Señor me mantengo firme en Tu verdad y resisto distraerme de Cristo.


Declaración

En esta carta el apóstol Pedro ofrece a los creyentes instrucciones y exhortaciones a medida que se acerca al final de su vida (1:1). De acuerdo con antiguas tradiciones de la iglesia primitiva, Pedro sufrió el martirio durante el reinado de Nerón. Si esto es así, entonces la muerte del apóstol ocurrió antes del año 68 d.C., fecha en que Nerón falleció. 2 Pedro fue el último libro admitido como parte del canon de las Escrituras del Nuevo Testamento.

Desarrollo

Las preocupaciones de 2 Pedro son también inquietudes de la iglesia contemporánea en su interacción con el mundo y la filosofía humanística. Todavía hay falsos maestros que sostienen medias verdades en relación con la fe cristiana, y esta carta les ofrece una clara respuesta. Dirigida a quienes tienen “una fe igualmente preciosa que la nuestra”, 2 de Pedro pudo haberse escrito para nosotros. Nuestro mundo está lleno de falsos profetas y maestros que afirman que poseen la verdad y procuran recibir atención y lealtad. Analice con cuidado el mensaje de Pedro y preste atención a su advertencia. Determine crecer en su conocimiento de Cristo y rechazar a todo aquel que predica lo que no sea compatible con la Palabra de Dios.

Reflexión

Las advertencias tienen muchas formas: luces, signos, visión, sonidos, olores, sentimientos y palabras escritas. Tienen variados enfoques, pero su propósito es el mismo: aconsejar que se mantengan vigilantes y cautelosos a causa del peligro inminente. Las respuestas a esas advertencias también varían desde hacer caso omiso y desinterés hasta tomar acción evasiva o correctiva. El modo en que una persona reacciona a una advertencia por lo general se determina por la situación y su origen. A una tormenta que se avecina se le hace frente de una forma distinta que a la embestida de un automóvil. Le prestamos más atención al consejo de un amigo confiable que al comentario de un extraño.

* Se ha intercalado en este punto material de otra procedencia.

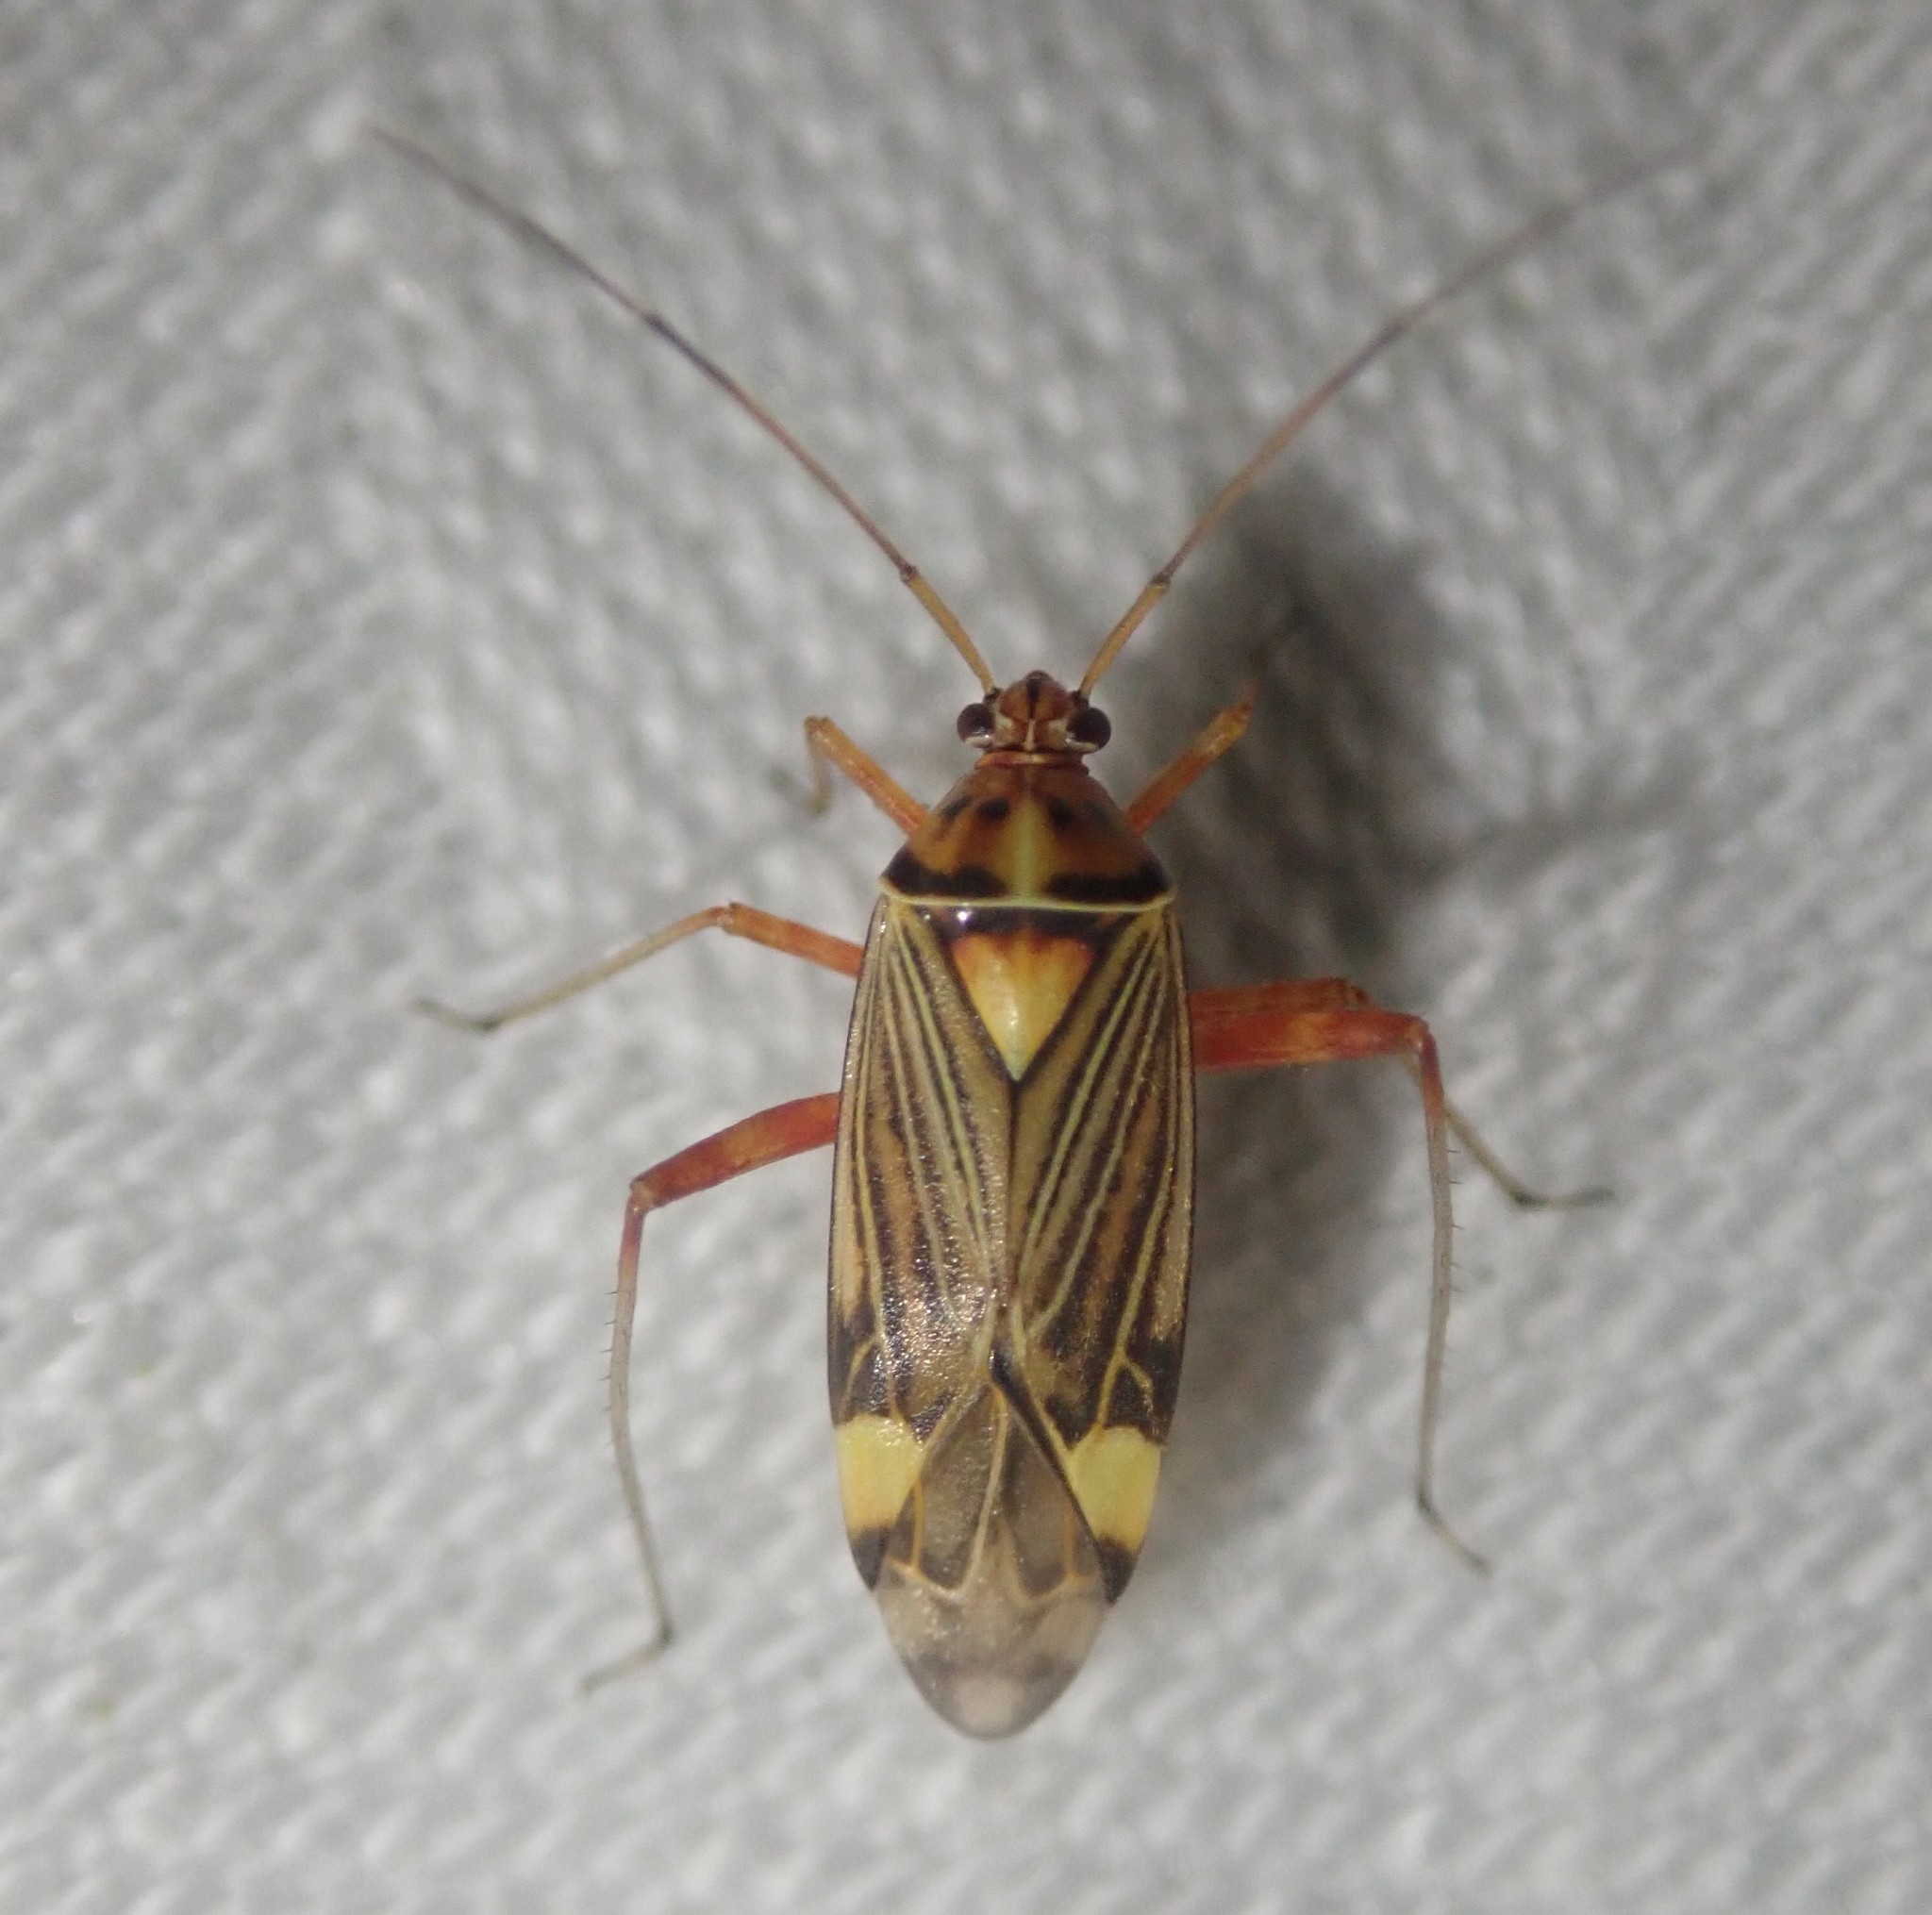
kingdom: Animalia
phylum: Arthropoda
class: Insecta
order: Hemiptera
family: Miridae
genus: Rhabdomiris
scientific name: Rhabdomiris striatellus
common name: Plant bug
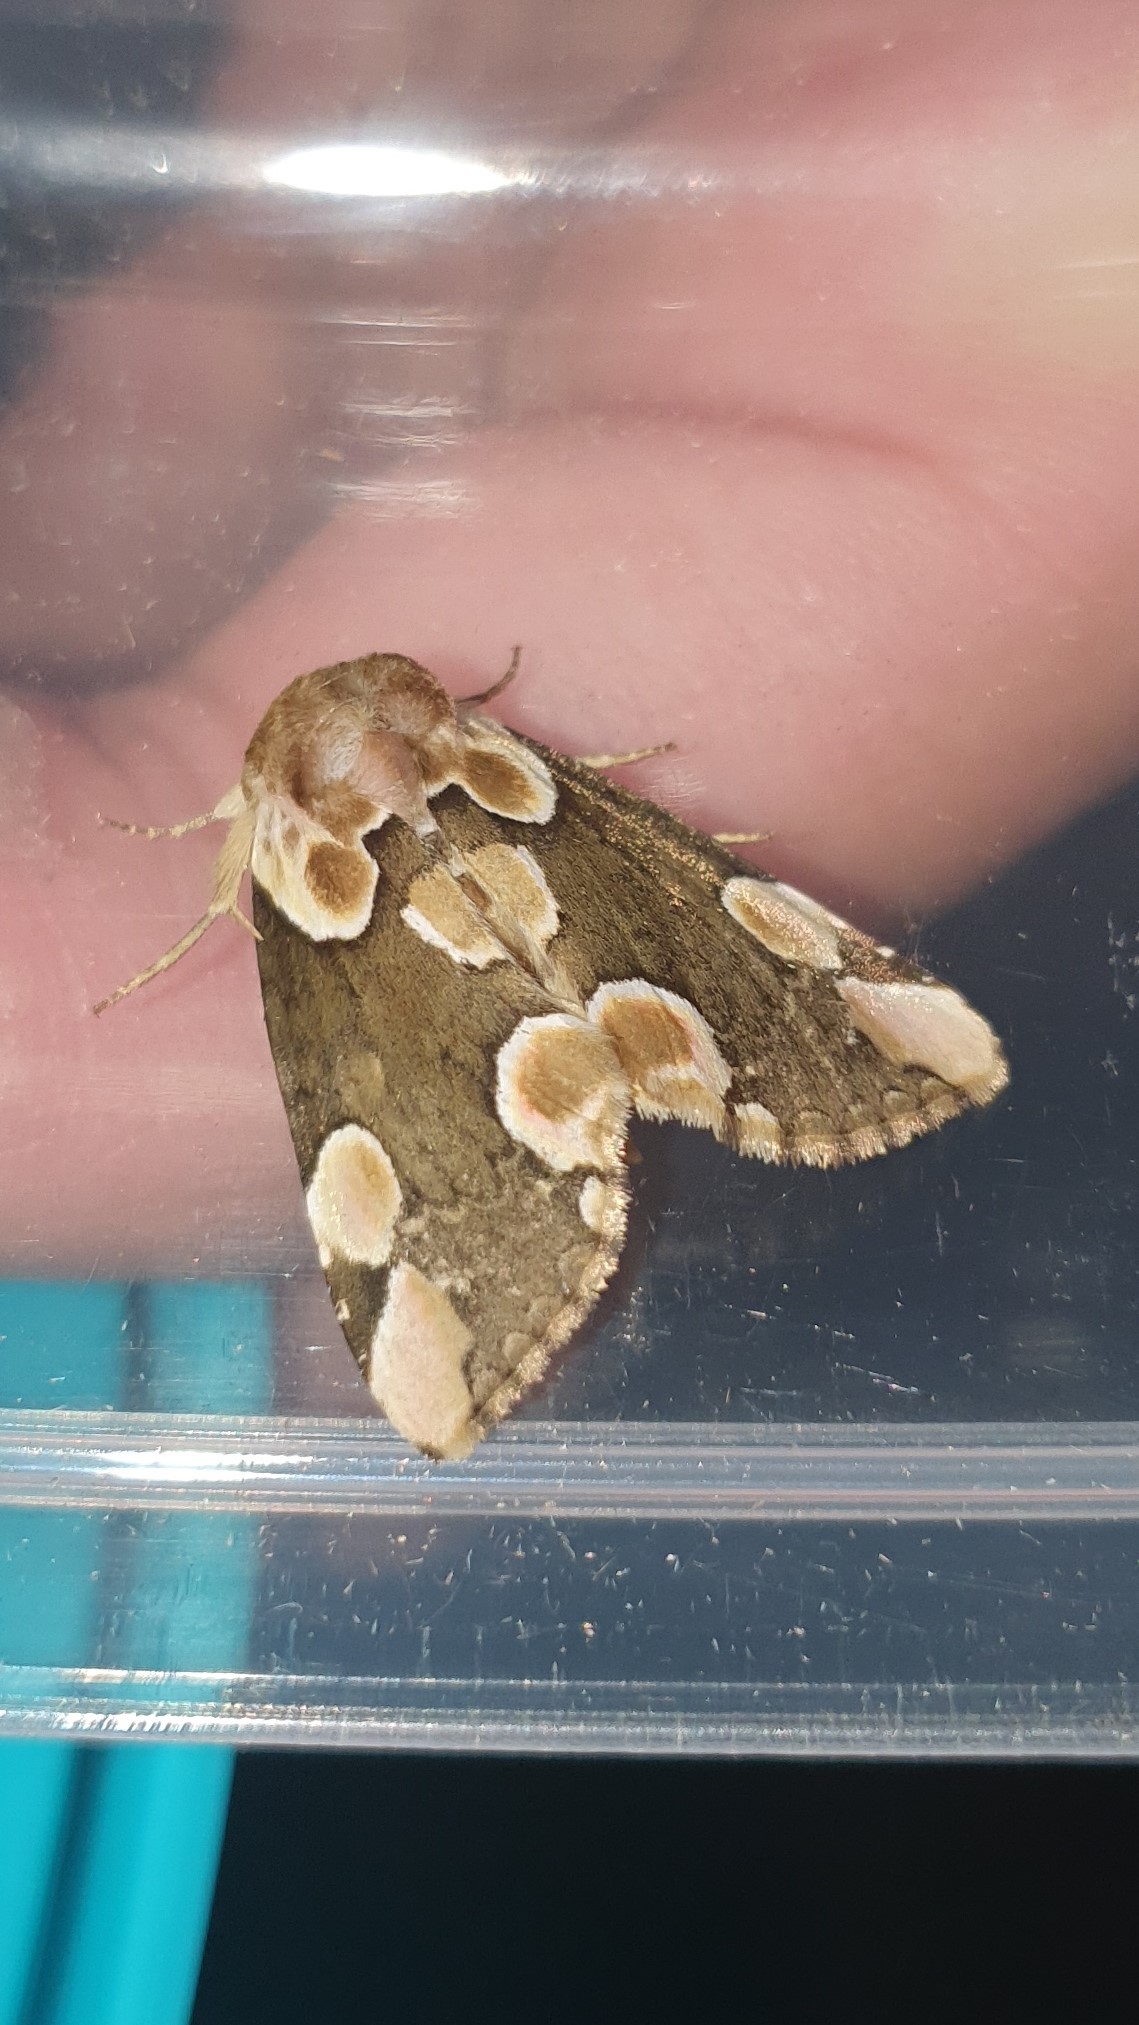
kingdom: Animalia
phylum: Arthropoda
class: Insecta
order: Lepidoptera
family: Drepanidae
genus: Thyatira
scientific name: Thyatira batis
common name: Peach blossom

La Segunda Epístola de Pedro es una advertencia, de una autoridad que no es otra que la del valiente, experimentado y fiel apóstol Pedro. Esa es la última comunicación de este gran guerrero de Cristo. Poco después moriría, martirizado por su fe.

Antes Pedro escribió para consolar y animar a los creyentes que se hallaban en medio del sufrimiento y de la persecución: un ataque externo. Pero tres años más tarde, en esta carta que contiene sus últimas palabras, escribe para advertirles de un asalto interno: la complacencia y la herejía. Habla de aferrarse a los hechos no negociables de la fe, del crecimiento y de la perfección en la fe, y del rechazo al que distorsione la verdad. Seguir ese consejo da como resultado personas que honran a Cristo e iglesias cristocéntricas.